## begin Excerpted passage

Politics
Record 64 Percent of Americans Support Legalizing Marijuana
For the first time in Gallup’s records, a majority of Republicans now support legalizing adult use cannabis.
A record number of Americans now support cannabis legalization efforts across the U.S., according to a new poll released by Gallup on Wednesday.
According to Gallup’s new data, 64 percent of Americans now support the legalization of adults recreationally using marijuana. Things have been trending upwards since Gallup recorded a slight dip in legalization support following 2012’s winning legalization ballot initiatives in Colorado and Oregon — but support didn’t drop below 50 percent at the time.
Gallup has been polling Americans on the subject of marijuana for nearly half a century, with their first numbers on the subject dating back to 1969, when only 12 percent of people supported the idea. Ten years later support peaked at 28 percent, but faded through the prime years of Reagan’s drug war. By the time California passed Proposition 215 in 1996, we were back up to a quarter of Americans supporting the idea. Since the 2013 survey, a majority of Americans have supported legalization.
One of the biggest takeaways from this year’s survey is that a majority of Republicans now support the issue, at 51 percent. Republican support jumped a whopping 9 percent from last year, meaning basically one in 10 Republicans changed their view on marijuana in the last year. A majority of Democrats began favoring the issue consistently in 2009, with independents following in 2010.

## end Excerpted passage
## begin Given material

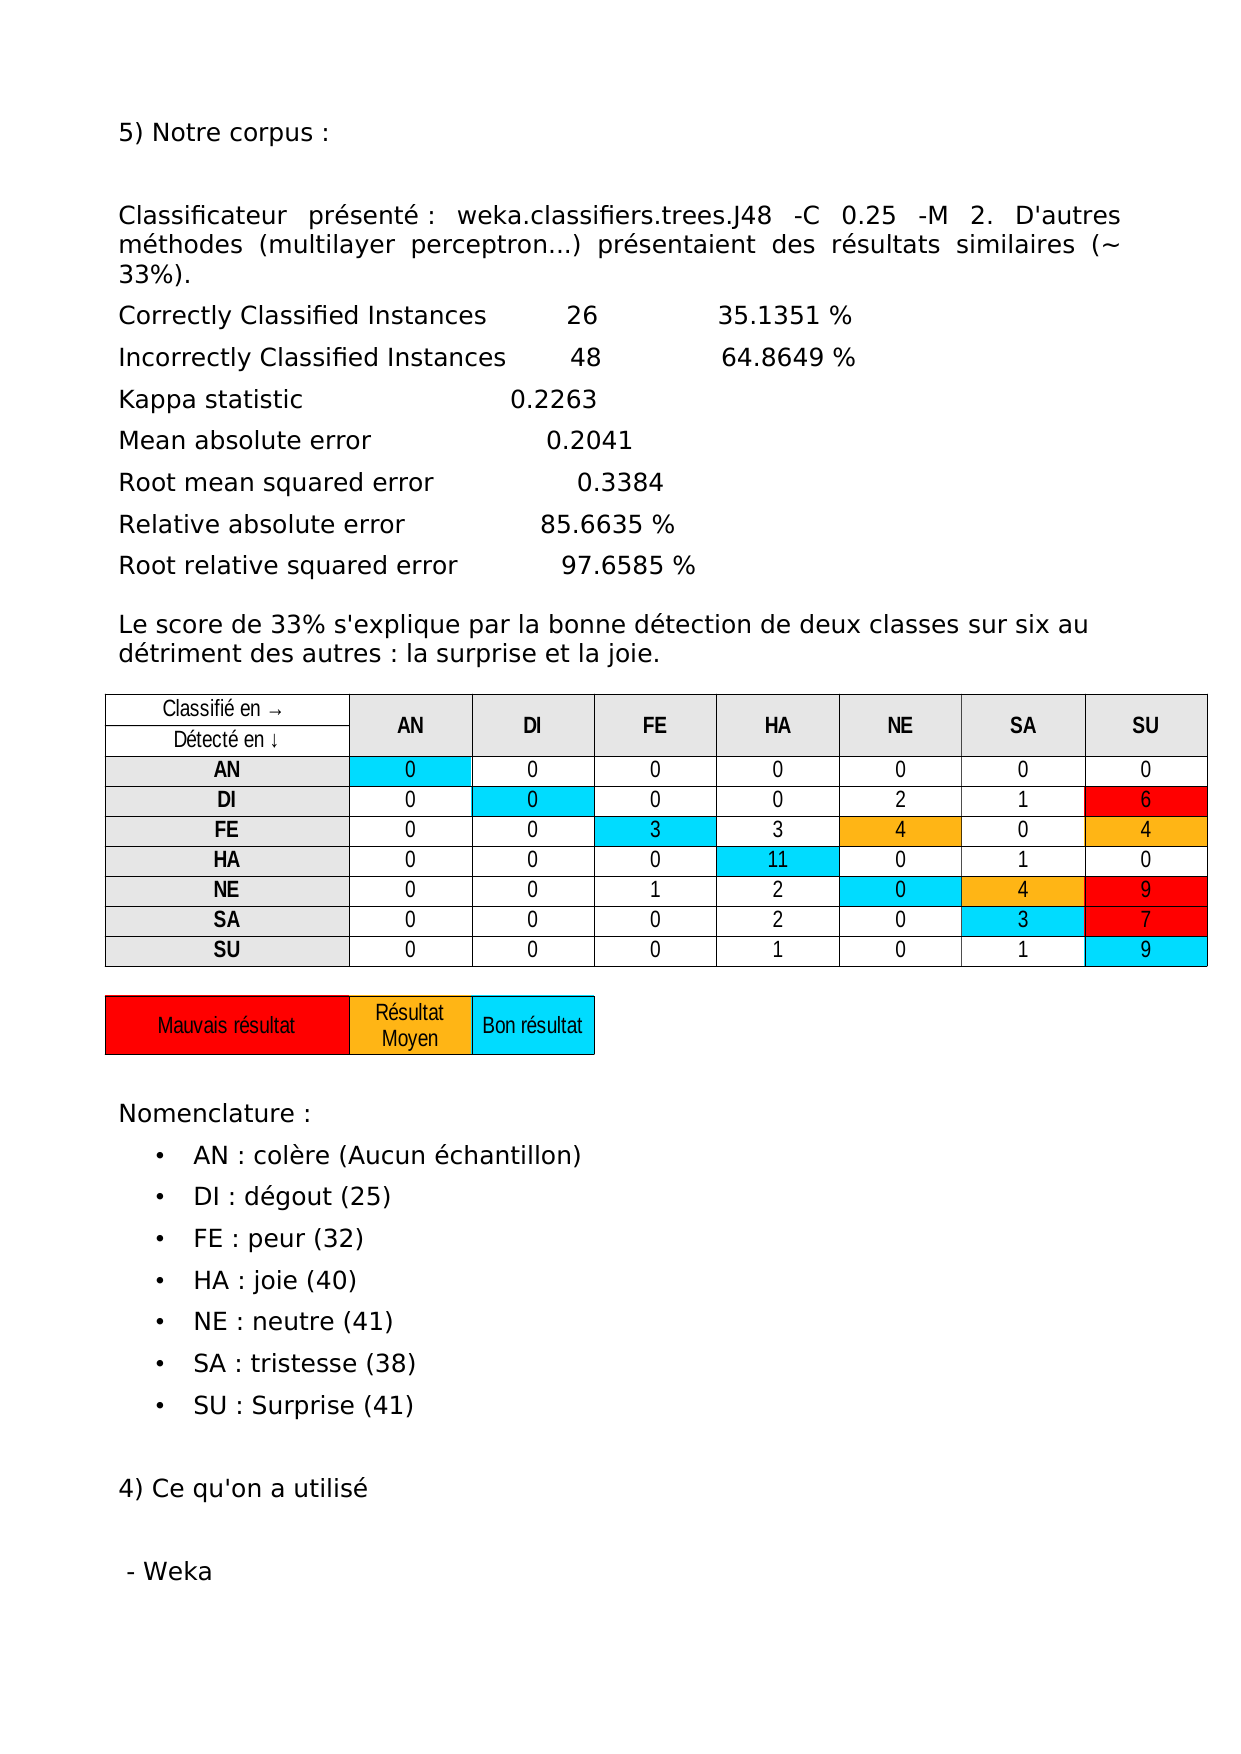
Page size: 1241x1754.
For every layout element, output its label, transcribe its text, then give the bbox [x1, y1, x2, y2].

## end Given material

→ Job: Write the next part of the article on Gallup's poll about legalizing marijuana, starting right after its last paragraph.

→ Exercise answer:
“These new numbers, and the continuing trend they confirm, show that legal marijuana continues to be way more popular than almost any politician — increasingly so,” said Marijuana Majority Chairman Tom Angell in a statement on the new numbers.
Angell says despite threatening rhetoric from some Trump administration officials, Americans’ support for regulating marijuana like alcohol only continues to rise year over year. He said that this bodes well for efforts to pass cannabis laws in more states in 2018 — both on the ballot and through state legislatures.
“Nearly two out of three Americans now say that marijuana should be legalized, and it would be politically disastrous for the Trump administration to allow Jeff Sessions to break the president’s campaign pledges to respect state laws,” said Angell.
Marijuana Policy Project Director of Communications Morgan Fox wasn’t surprised by the new findings, as he believes Americans have been worn down by the war on pot.
“It makes sense that support for ending marijuana prohibition is increasing,” Fox said.
“Americans are tired of wasting resources arresting hundreds of thousands of individuals every year for using a substance that is safer than alcohol.”
Fox believes that in the five years since the first states made marijuana legal for adults, it has become increasingly clear that — unlike prohibition — regulation works. “Adult-use marijuana laws create jobs, generate tax revenue and protect consumers while taking the marijuana market out of the hands of criminals,” Fox said.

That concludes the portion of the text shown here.